[Image sets with camera poses]
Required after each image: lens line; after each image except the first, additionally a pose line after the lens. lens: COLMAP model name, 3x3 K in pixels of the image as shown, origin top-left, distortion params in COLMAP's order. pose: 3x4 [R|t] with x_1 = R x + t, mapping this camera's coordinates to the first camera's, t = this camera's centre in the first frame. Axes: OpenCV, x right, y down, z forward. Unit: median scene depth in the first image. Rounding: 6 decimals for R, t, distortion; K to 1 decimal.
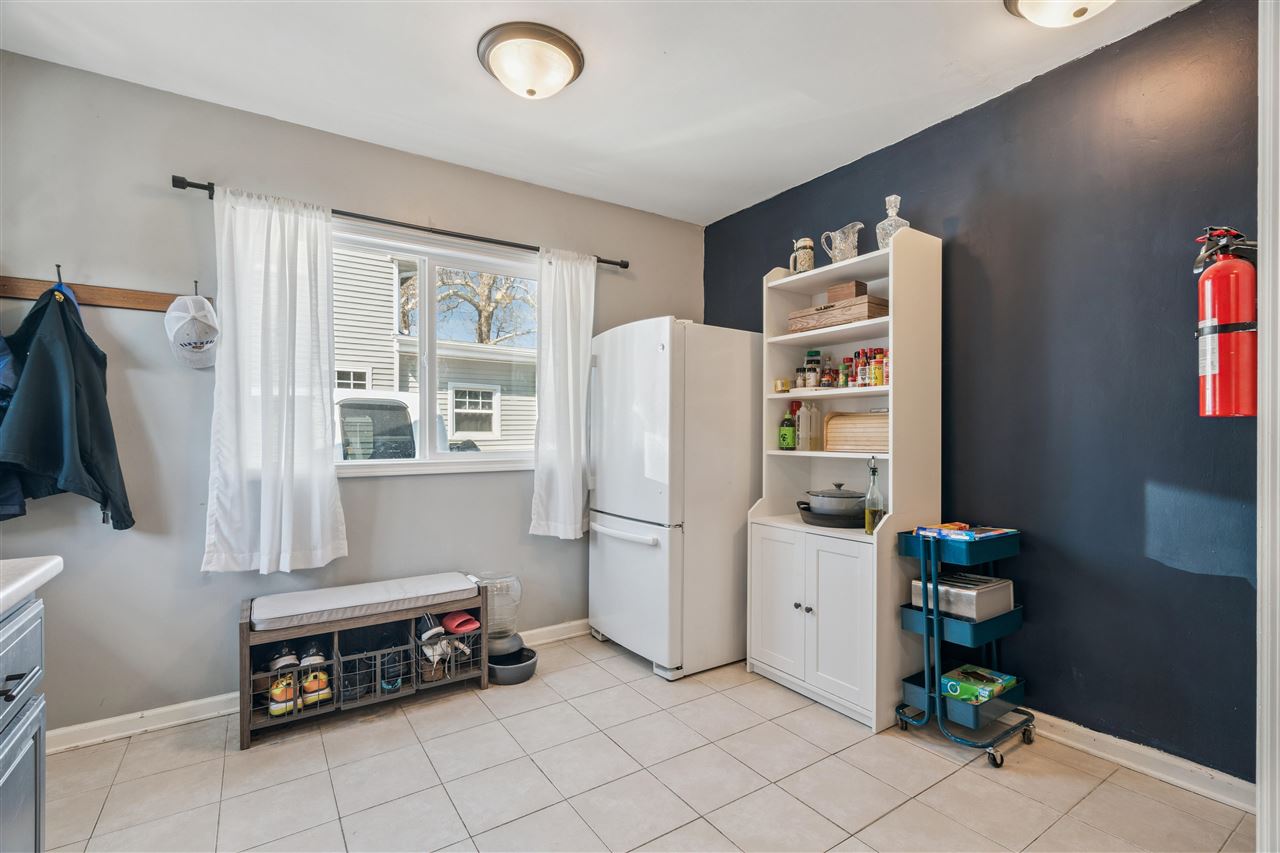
lens RADIAL K [[577.3, 0, 639.5], [0, 577.3, 433.1], [0, 0, 1]] dist [-0.000923, 0.000037]
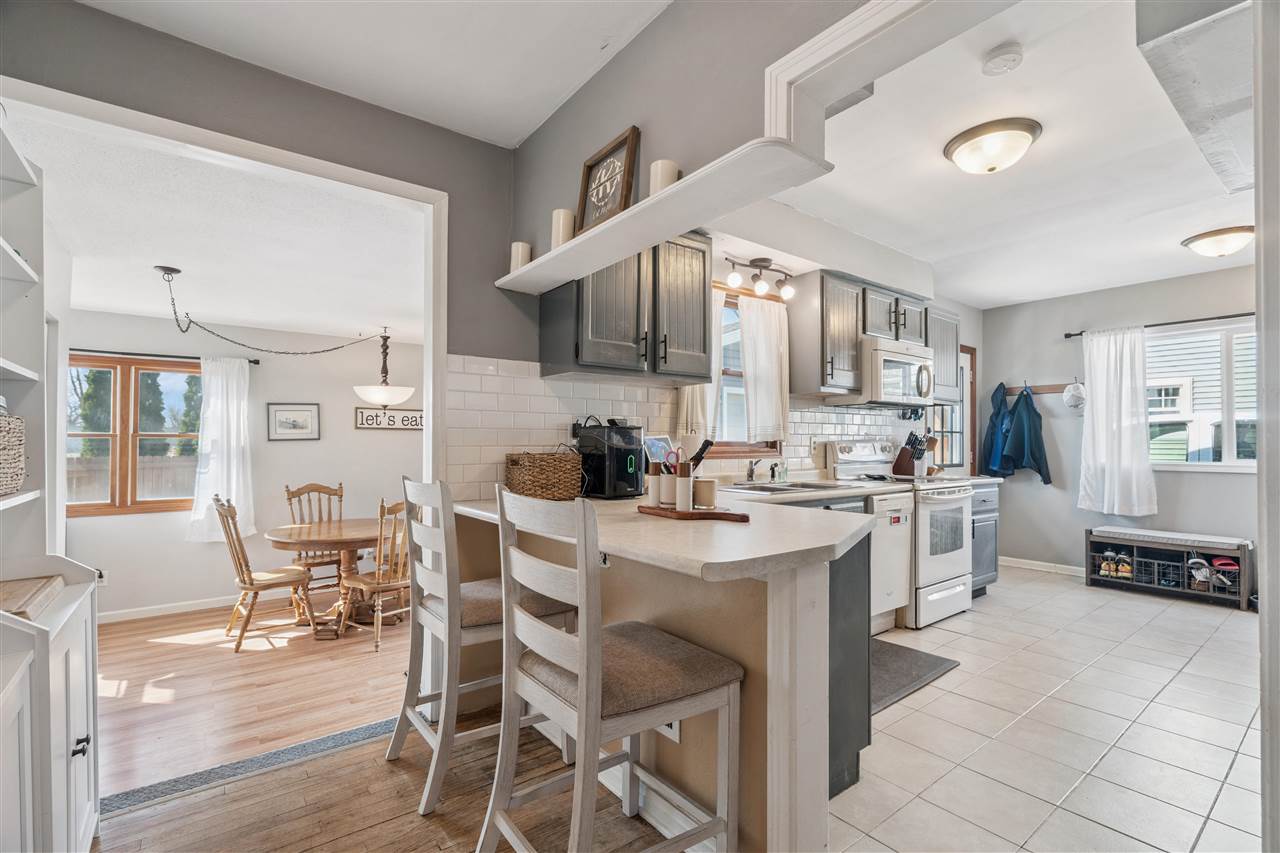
lens RADIAL K [[577.3, 0, 639.5], [0, 577.3, 433.1], [0, 0, 1]] dist [-0.000923, 0.000037]
pose [[0.070470, -0.015004, -0.997401, 1.281080], [-0.004377, 0.999873, -0.015350, -0.005230], [0.997504, 0.005447, 0.070395, -0.803998]]
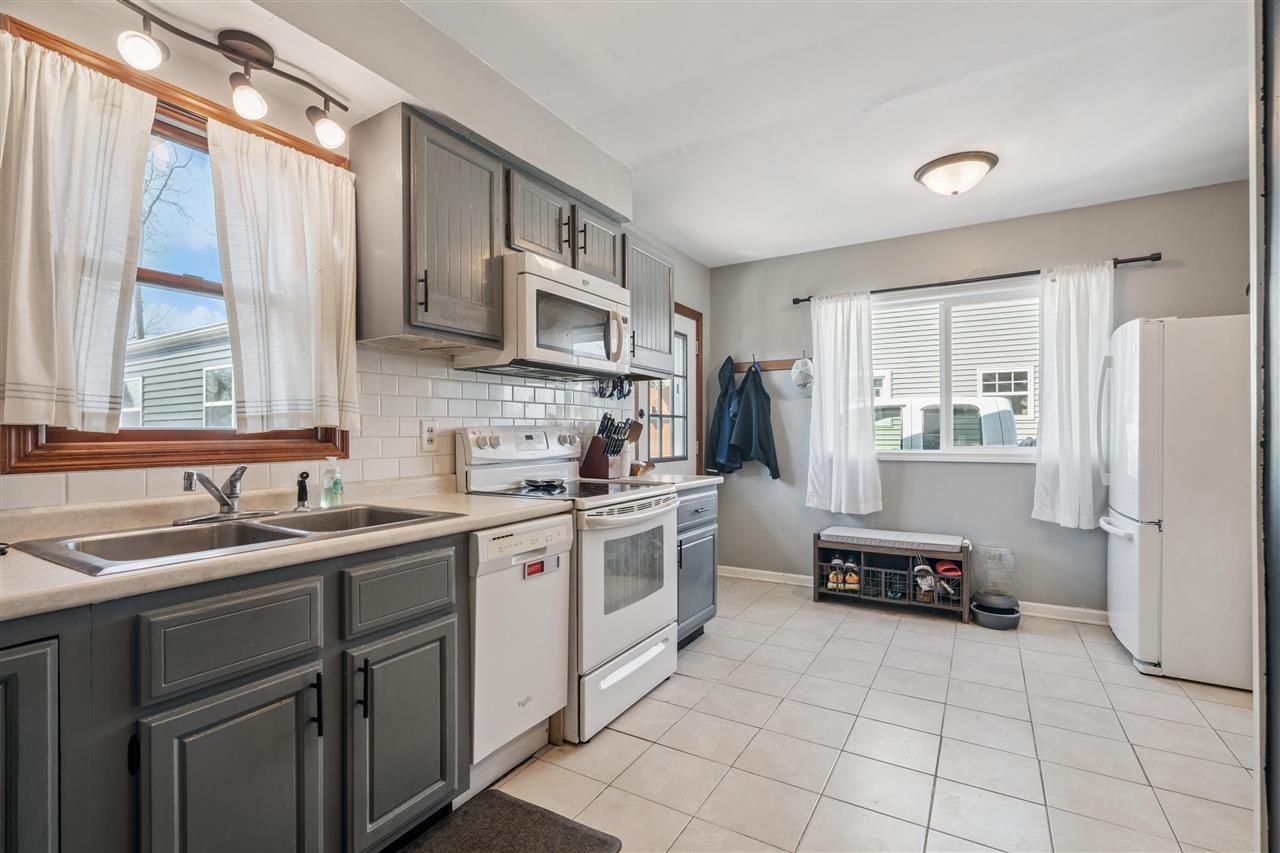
lens RADIAL K [[583.9, 0, 640.0], [0, 583.9, 426.5], [0, 0, 1]] dist [-0.002258, -0.000085]
pose [[0.428676, -0.008023, -0.903422, 0.688523], [0.002520, 0.999967, -0.007685, -0.004197], [0.903455, 0.001017, 0.428683, -0.283313]]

Directions for this task:
A faithful copy of all the records is required, with the pictures left out.

Response box:
Required after each image: lens line; after each image except the first, additionally a pose line after the lens. lens: COLMAP model name, 3x3 K in pixels of the image as shown, origin top-left, distortion params in COLMAP's order. pose: 3x4 [R|t] with x_1 = R x + t, mapping this camera's coordinates to the first camera's, t = this camera's centre in the first frame. Axes: OpenCV, x right, y down, z forward. Unit: median scene depth in the first image. Rounding: 6 decimals for R, t, distortion; K to 1 decimal.
lens RADIAL K [[577.3, 0, 639.5], [0, 577.3, 433.1], [0, 0, 1]] dist [-0.000923, 0.000037]
lens RADIAL K [[577.3, 0, 639.5], [0, 577.3, 433.1], [0, 0, 1]] dist [-0.000923, 0.000037]
pose [[0.070470, -0.015004, -0.997401, 1.281080], [-0.004377, 0.999873, -0.015350, -0.005230], [0.997504, 0.005447, 0.070395, -0.803998]]
lens RADIAL K [[583.9, 0, 640.0], [0, 583.9, 426.5], [0, 0, 1]] dist [-0.002258, -0.000085]
pose [[0.428676, -0.008023, -0.903422, 0.688523], [0.002520, 0.999967, -0.007685, -0.004197], [0.903455, 0.001017, 0.428683, -0.283313]]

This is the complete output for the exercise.